The Dodos are Meric Long and Logan Kroeber, two San Francisco men seemingly christened by S.J. Perelman. Long sings and plays guitar while Kroeber drums; unlike most such duos, the Dodos do not sound like an autocracy. Rather, their songs pivot and shuffle around Kroeber’s percussion, which at times augments the calming lilt of Long’s singing but just as often undermines that mood. On Visiter, the band’s second album (due next month on Frenchkiss), Long’s voice—the kind of romantic croon that decades ago might have been accompanied by accordion—is backed by quick, hectic pounding (“Fools”) or eerily muted rolls (“Winter”).
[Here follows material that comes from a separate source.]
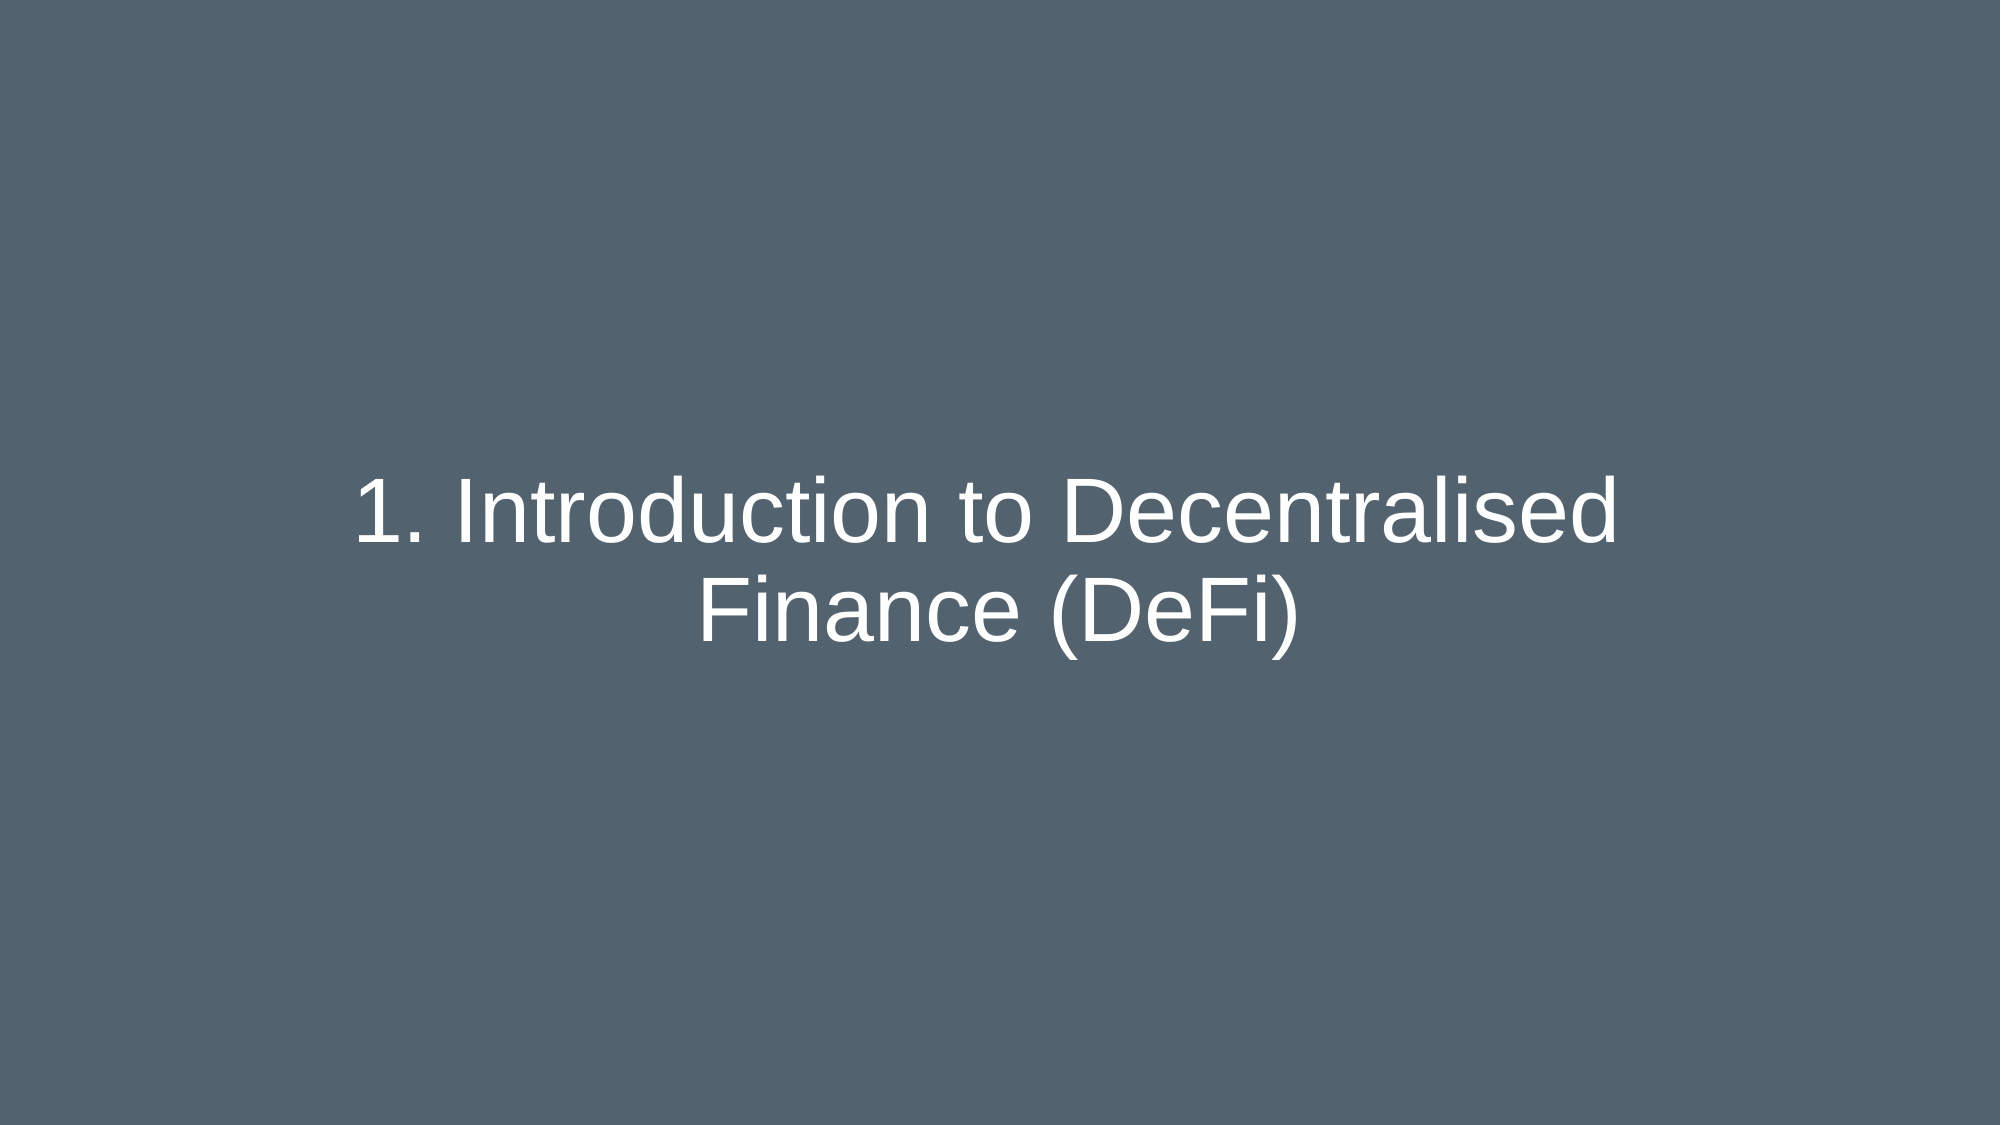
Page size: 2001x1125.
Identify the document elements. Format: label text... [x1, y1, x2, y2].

The record’s production touches are striking, with the sudden entrance of a lonely horn or a burbling texture invoking electronic music. Yet in concert, the pair performs unaccompanied, Long strumming a guitar and keeping a nervous pulse with his body while Kroeber, a former metal drummer, rises from his stool as he plays, like Robin Williams on a talk-show couch.

Sharing this bill is Phosphorescent, a Brooklyn (by way of Athens, Georgia) band featuring singer-songwriter Matthew Houck and a rotating cast. Houck’s voice cracks and moans in ways reminiscent of Will Oldham, yet over the course of four albums—most recently Pride (Dead Oceans)—he has quietly distinguished himself. Both on record and onstage, much of Phosphorescent’s appeal lies in its shambolic aura. Oftentimes, what seems slipshod jells into the band’s cathartic peaks.